Nicholas Thompson: The Hawk And The Dove
The kind of Cold War obsessive who can’t get enough details about SALT II is likely to wind up addicted to Nicholas Thompson’s dual biography The Hawk And The Dove: Paul Nitze, George Kennan, And The History Of The Cold War. But the book is a neat trick in general, viewing recent history through the lens of two men who arguably did as much to shape it as the big-name executive newsmakers. As the 20th century’s longest-lasting ideological battle recedes steadily into collective memory, and conservatives unleash accusations of “socialism” at the slightest opportunity, now’s as relevant a time as any to revisit long-fought battles.

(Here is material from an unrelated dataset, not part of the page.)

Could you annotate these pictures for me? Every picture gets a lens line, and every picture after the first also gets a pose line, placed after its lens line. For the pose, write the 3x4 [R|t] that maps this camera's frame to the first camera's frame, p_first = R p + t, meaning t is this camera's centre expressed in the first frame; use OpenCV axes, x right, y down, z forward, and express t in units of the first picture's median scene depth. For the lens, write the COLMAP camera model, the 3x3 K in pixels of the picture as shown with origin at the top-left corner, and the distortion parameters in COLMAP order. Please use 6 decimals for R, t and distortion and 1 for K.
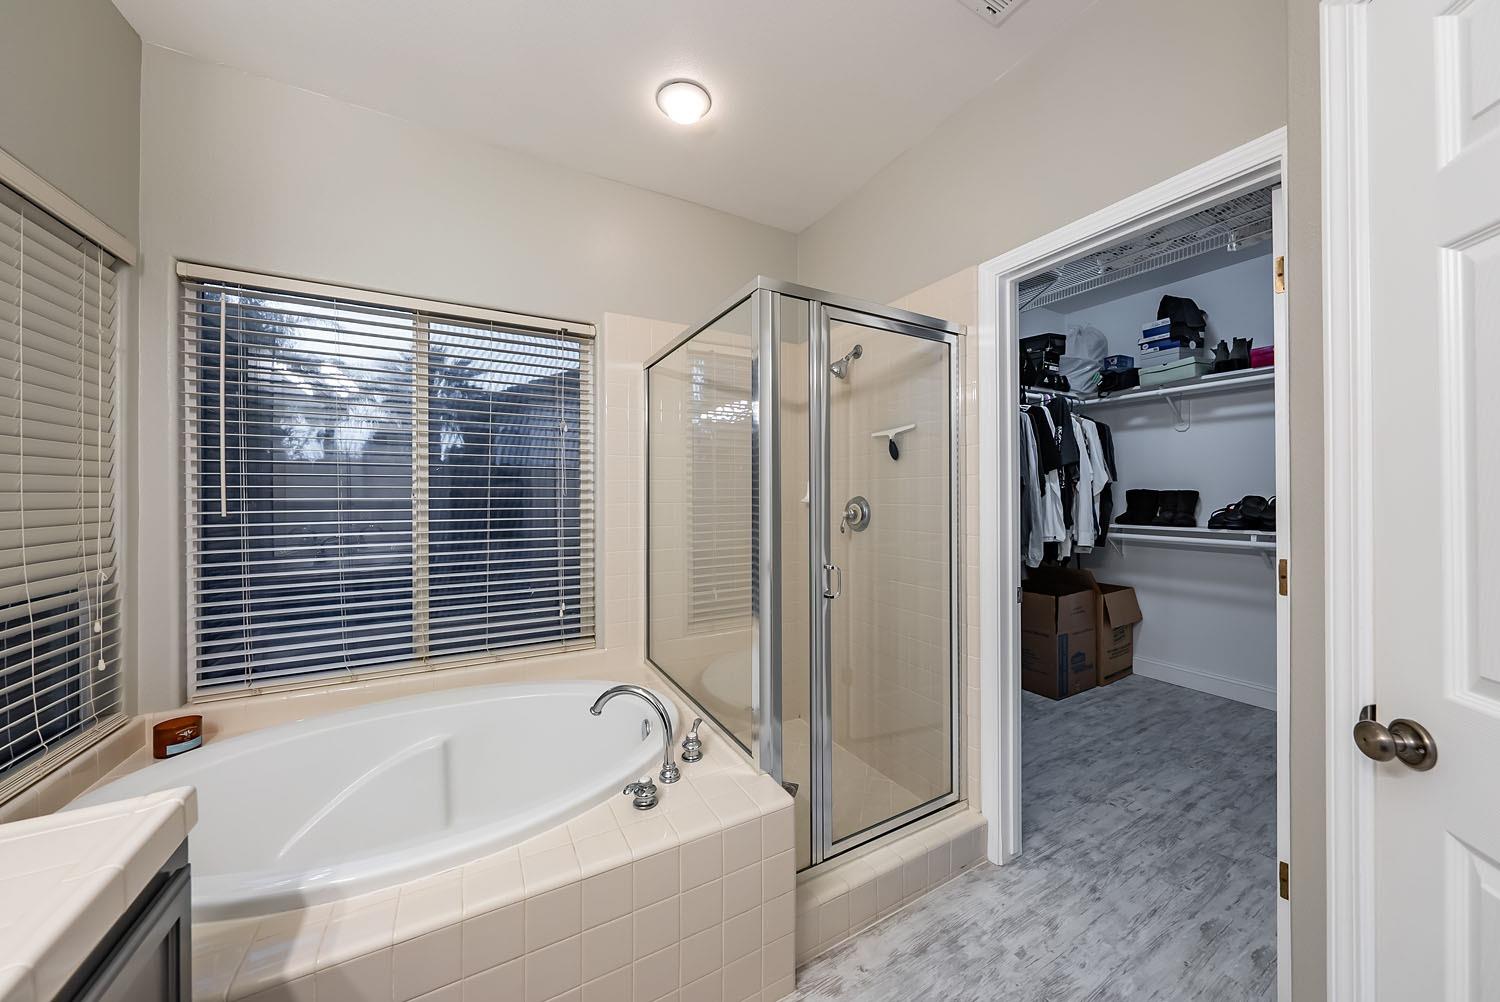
lens RADIAL K [[513.4, 0, 751.6], [0, 513.4, 493.2], [0, 0, 1]] dist [-0.003885, 0.000359]
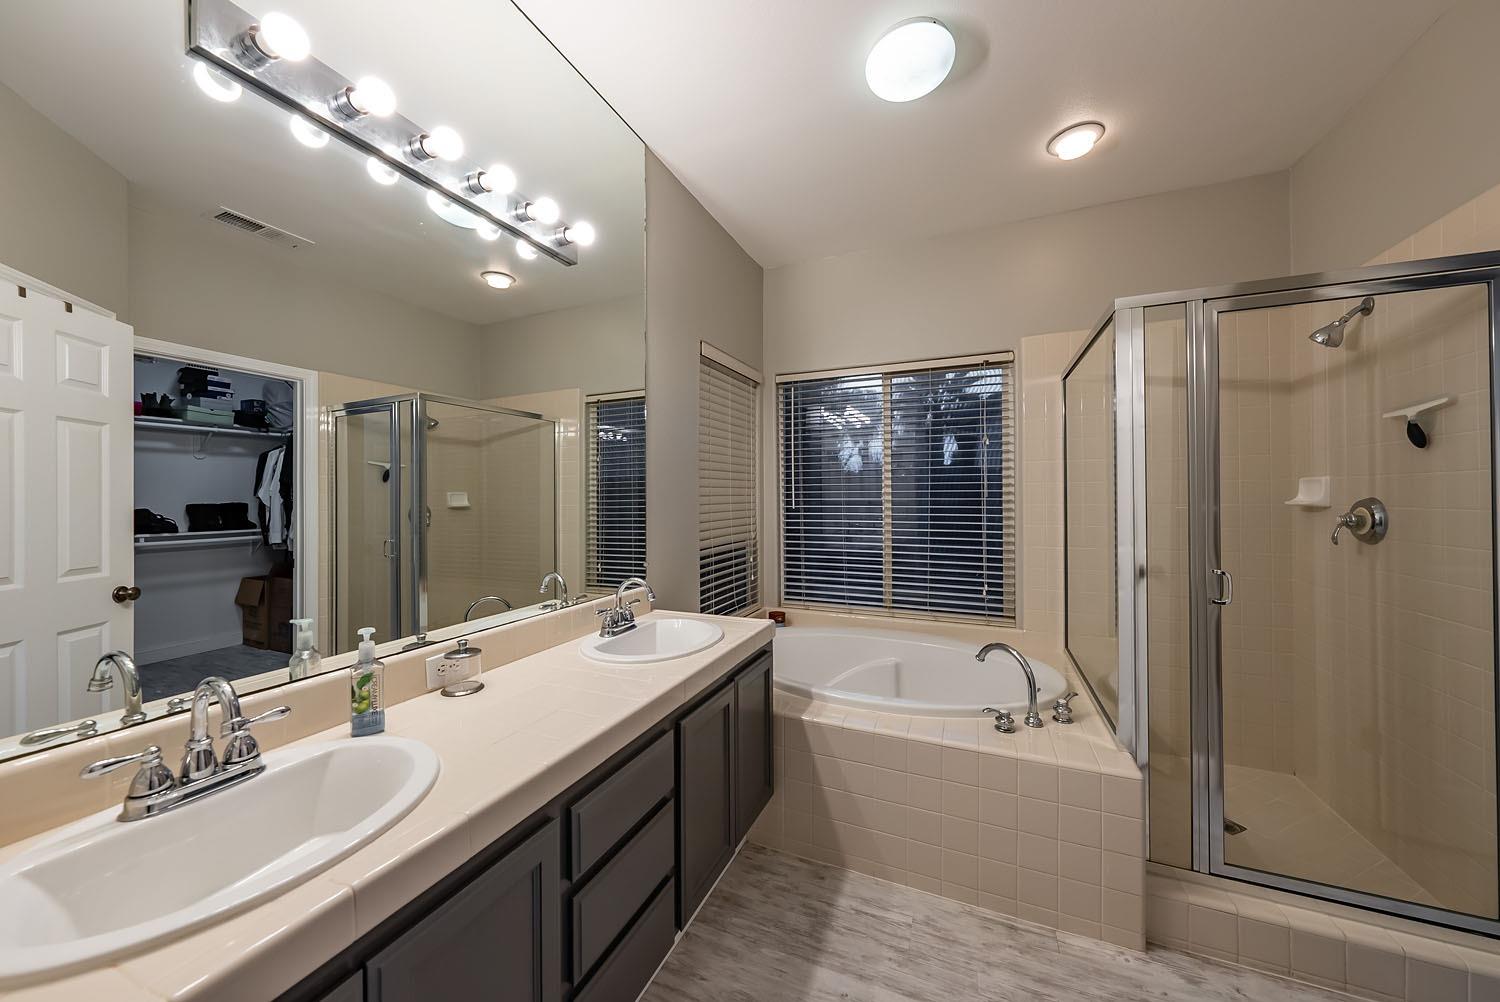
lens RADIAL K [[513.4, 0, 743.6], [0, 513.4, 496.9], [0, 0, 1]] dist [-0.003885, 0.000359]
pose [[0.596466, -0.000673, -0.802638, 0.340027], [0.005613, 0.999979, 0.003333, -0.003586], [0.802618, -0.006493, 0.596458, -0.245602]]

George Kennan was the architect of “containment,” which he conceived as a way of economically and politically battling the Soviet Union without resorting to military action; it was a source of lasting grievance to him that it was misperceived and taken up as a belligerent call to arms. He’s the titular dove; Paul Nitze (Thompson’s grandfather) was the hawk, consistently convinced the Soviets were way ahead of us. By putting them together, Thompson develops a historical through-line for American history: Kennan as the outsider too impractical to work in government, whose theorizing nonetheless proved as influential as any policy; Nitze as the savvy administrative taskmaster pushing through on-the-ground negotiations for more than 40 years.
Thompson’s binary biography suffers from occasional oversimplification in reducing Nitze and Kennan to mirror images: He’s right to deem Kennan “a dove with hidden talons,” and Nitze as less than the Curtis LeMay-with-policy warmonger he’s been reduced to, yet he occasionally stops for tedious paragraphs juxtaposing the two, undermining his scrupulous research by building them up as caricatures. But The Hawk And The Dove wastes little to no time on the usual biographic niceties of background and family life. Anyone wishing to learn about the men’s wives or children will be sorely disappointed: This is all about the politics. Kennan’s angsty diaries are excerpted and analyzed; Nitze’s notes from the Cuban Missile Crisis are exhumed; inevitably, nasty new charges are brought against Henry Kissinger. But even without the tiny revelations and new details, Thompson tells a terrific story, looking at the ways administrative henchmen and academic theorists can redirect the course of national policy. Whether it’s Nitze sabotaging SALT II negotiations through a CIA leak or Kennan’s late-’70s domination of The New York Times as America’s official voice of nuclear reason, it’s at least as notable as the official “Tear down this wall” narrative oversimplification of how the war was won.